Google has developed a special technique to deal with what it refers to as a “leap smear” by which it gradually adds milliseconds to its system clocks prior to the official arrival of the leap second. “The Earth is slowing down a little bit,” said Nick Stamatakos, the chief of Earth Orientation Parameters at the US Naval Observatory. “Atomic clocks keep very accurate time.”

The first leap second occurred in 1972, and it will be the 26th time in history one has been added to clocks. It means that the rotation of the Earth will have slowed 26 seconds compared with the time measured on atomic clocks.

Mr Stamatakos added: “For that day [June 30] there will be 86,401 seconds, instead of 86,400 seconds.”

Leap seconds are rarer now than when the practice began. From 1972 to 1979, at least one second was added every year. Leap seconds were added six times throughout the 1980s, but only four will have been added since 1999.

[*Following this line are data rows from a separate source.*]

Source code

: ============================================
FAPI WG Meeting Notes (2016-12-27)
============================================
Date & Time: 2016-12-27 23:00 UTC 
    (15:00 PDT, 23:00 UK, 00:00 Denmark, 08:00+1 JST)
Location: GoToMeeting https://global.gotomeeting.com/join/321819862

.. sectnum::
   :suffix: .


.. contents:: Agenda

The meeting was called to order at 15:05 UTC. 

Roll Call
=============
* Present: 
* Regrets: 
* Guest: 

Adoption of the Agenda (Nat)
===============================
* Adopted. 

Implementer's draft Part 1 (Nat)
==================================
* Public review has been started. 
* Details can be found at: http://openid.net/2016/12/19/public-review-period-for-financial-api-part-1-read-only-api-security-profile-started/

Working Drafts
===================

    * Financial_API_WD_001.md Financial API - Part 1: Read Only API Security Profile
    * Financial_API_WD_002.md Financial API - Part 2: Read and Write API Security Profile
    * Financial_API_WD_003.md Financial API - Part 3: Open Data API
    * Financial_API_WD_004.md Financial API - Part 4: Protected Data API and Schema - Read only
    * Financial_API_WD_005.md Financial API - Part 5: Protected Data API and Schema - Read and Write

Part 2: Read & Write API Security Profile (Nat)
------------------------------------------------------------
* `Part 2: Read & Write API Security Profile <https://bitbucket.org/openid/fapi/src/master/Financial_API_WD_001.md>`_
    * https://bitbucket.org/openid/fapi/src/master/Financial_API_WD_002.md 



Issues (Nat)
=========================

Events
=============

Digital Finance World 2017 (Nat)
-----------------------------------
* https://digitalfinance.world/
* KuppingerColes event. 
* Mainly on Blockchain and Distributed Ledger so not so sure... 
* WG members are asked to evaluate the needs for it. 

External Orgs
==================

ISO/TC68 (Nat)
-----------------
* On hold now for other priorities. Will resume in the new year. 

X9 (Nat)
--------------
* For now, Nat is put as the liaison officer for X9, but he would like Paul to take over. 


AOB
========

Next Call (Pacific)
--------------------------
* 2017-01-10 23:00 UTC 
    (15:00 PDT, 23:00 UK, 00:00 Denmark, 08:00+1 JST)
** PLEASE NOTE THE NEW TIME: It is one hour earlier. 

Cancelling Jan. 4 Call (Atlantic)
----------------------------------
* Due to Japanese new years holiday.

The US wants to get rid of leap seconds, claiming that they are too disruptive to precision systems used for navigation and communication.

Britain opposes the change, saying that it would forever break the link between our concept of time and the rising and setting of the Sun. It would also spell the end for Greenwich Mean Time, which is measured by the time at which the Sun crosses the Greenwich Meridian and was adopted in Britain in 1847.

Experts fear that once this link is broken it could never be restored because adding a leap minute or hour to global timekeeping systems would be virtually impossible.